*WERKINSTRUCTIE 1*.
Kun je het fragment over mediagebruik door LVB’ers hieronder volledig en woord voor woord overschrijven?

======== TE LEZEN FRAGMENT ========

Aan de andere kant van het scherm ziet niemand dat ik een beperking heb!
Kijken naar filmpjes, spelletjes spelen, sociale media updaten of naar muziek luisteren.Net als de mens zonder een licht verstandelijke beperking, gebruiken LVB’ers ook gewoon media. Echter vallen zij onder de risicogroepen qua gebruik van media. Vaak is niet bekend bij de LVB’er hoe veilig om te gaan met het internet. Bovendien vormen zij een groep die gevoeliger is voor verslaving, manipulatie of afwijzing. Naast de negatieve kanten die media met zich mee brengt, zitten er ook positieve kanten aan het gebruik. Zoals het gebruik van apps, deze kunnen LVB’ers helpen met bijvoorbeeld hun zelfredzaamheid. Om die reden is het goed om in kaart te hebben, welke mogelijkheden er allemaal zijn voor LVB’ers, maar ook voor begeleiders om goede ondersteuning te kunnen bieden aan de LVB’er.
Ontwikkelingen
De maatschappij wordt steeds digitaler, ingewikkelder en hiermee wordt de zelfredzaamheid steeds belangrijker. Er wordt verwacht dat iedereen een groot netwerk heeft, om hulp te ontvangen wanneer dit nodig is. Bankzaken gaan online, de ov-kaart is ingevoerd en het aanvragen van een uitkering is zelfs voor de persoon zonder een licht verstandelijke beperking niet altijd even makkelijk. Door deze ontwikkelingen, wordt er veel van LVB’ers gevraagd. Een groot netwerk hebben ze vaak niet en de zelfredzaamheid is er wel, maar met de huidige ontwikkelingen wordt er veel verwacht van de LVB’er, wat lang niet altijd gerealiseerd kan worden (Nationale hulpgids, 2015).

======== INVOERGEGEVENS ========

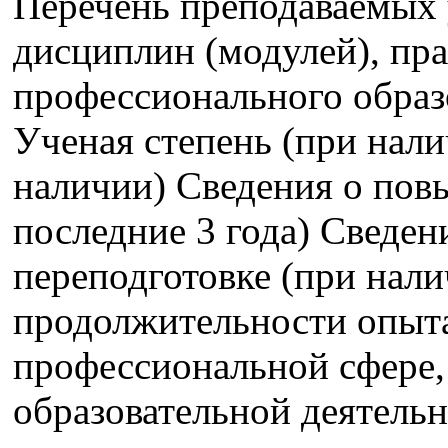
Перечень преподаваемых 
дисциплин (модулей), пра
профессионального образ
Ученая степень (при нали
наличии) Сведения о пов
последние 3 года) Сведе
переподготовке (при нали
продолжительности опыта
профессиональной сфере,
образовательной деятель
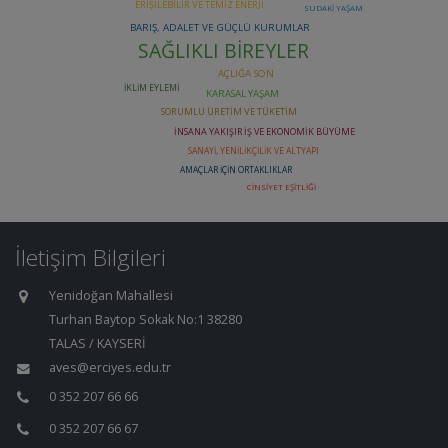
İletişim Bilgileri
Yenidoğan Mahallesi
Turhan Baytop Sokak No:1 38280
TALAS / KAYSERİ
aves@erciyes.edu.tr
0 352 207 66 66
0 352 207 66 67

========

*WERKINSTRUCTIE 2*.
Kun je alle items onder Invoergegevens bewerken door "Sokak" overal te vervangen door "Caddesi" en verder niets te veranderen? Laat de afbeeldingen weg uit je antwoord.

*ANTWOORD 1*.
Aan de andere kant van het scherm ziet niemand dat ik een beperking heb!
Kijken naar filmpjes, spelletjes spelen, sociale media updaten of naar muziek luisteren.Net als de mens zonder een licht verstandelijke beperking, gebruiken LVB’ers ook gewoon media. Echter vallen zij onder de risicogroepen qua gebruik van media. Vaak is niet bekend bij de LVB’er hoe veilig om te gaan met het internet. Bovendien vormen zij een groep die gevoeliger is voor verslaving, manipulatie of afwijzing. Naast de negatieve kanten die media met zich mee brengt, zitten er ook positieve kanten aan het gebruik. Zoals het gebruik van apps, deze kunnen LVB’ers helpen met bijvoorbeeld hun zelfredzaamheid. Om die reden is het goed om in kaart te hebben, welke mogelijkheden er allemaal zijn voor LVB’ers, maar ook voor begeleiders om goede ondersteuning te kunnen bieden aan de LVB’er.
Ontwikkelingen
De maatschappij wordt steeds digitaler, ingewikkelder en hiermee wordt de zelfredzaamheid steeds belangrijker. Er wordt verwacht dat iedereen een groot netwerk heeft, om hulp te ontvangen wanneer dit nodig is. Bankzaken gaan online, de ov-kaart is ingevoerd en het aanvragen van een uitkering is zelfs voor de persoon zonder een licht verstandelijke beperking niet altijd even makkelijk. Door deze ontwikkelingen, wordt er veel van LVB’ers gevraagd. Een groot netwerk hebben ze vaak niet en de zelfredzaamheid is er wel, maar met de huidige ontwikkelingen wordt er veel verwacht van de LVB’er, wat lang niet altijd gerealiseerd kan worden (Nationale hulpgids, 2015).

*ANTWOORD 2*.
Перечень преподаваемых 
дисциплин (модулей), пра
профессионального образ
Ученая степень (при нали
наличии) Сведения о пов
последние 3 года) Сведе
переподготовке (при нали
продолжительности опыта
профессиональной сфере,
образовательной деятель
İletişim Bilgileri
Yenidoğan Mahallesi
Turhan Baytop Caddesi No:1 38280
TALAS / KAYSERİ
aves@erciyes.edu.tr
0 352 207 66 66
0 352 207 66 67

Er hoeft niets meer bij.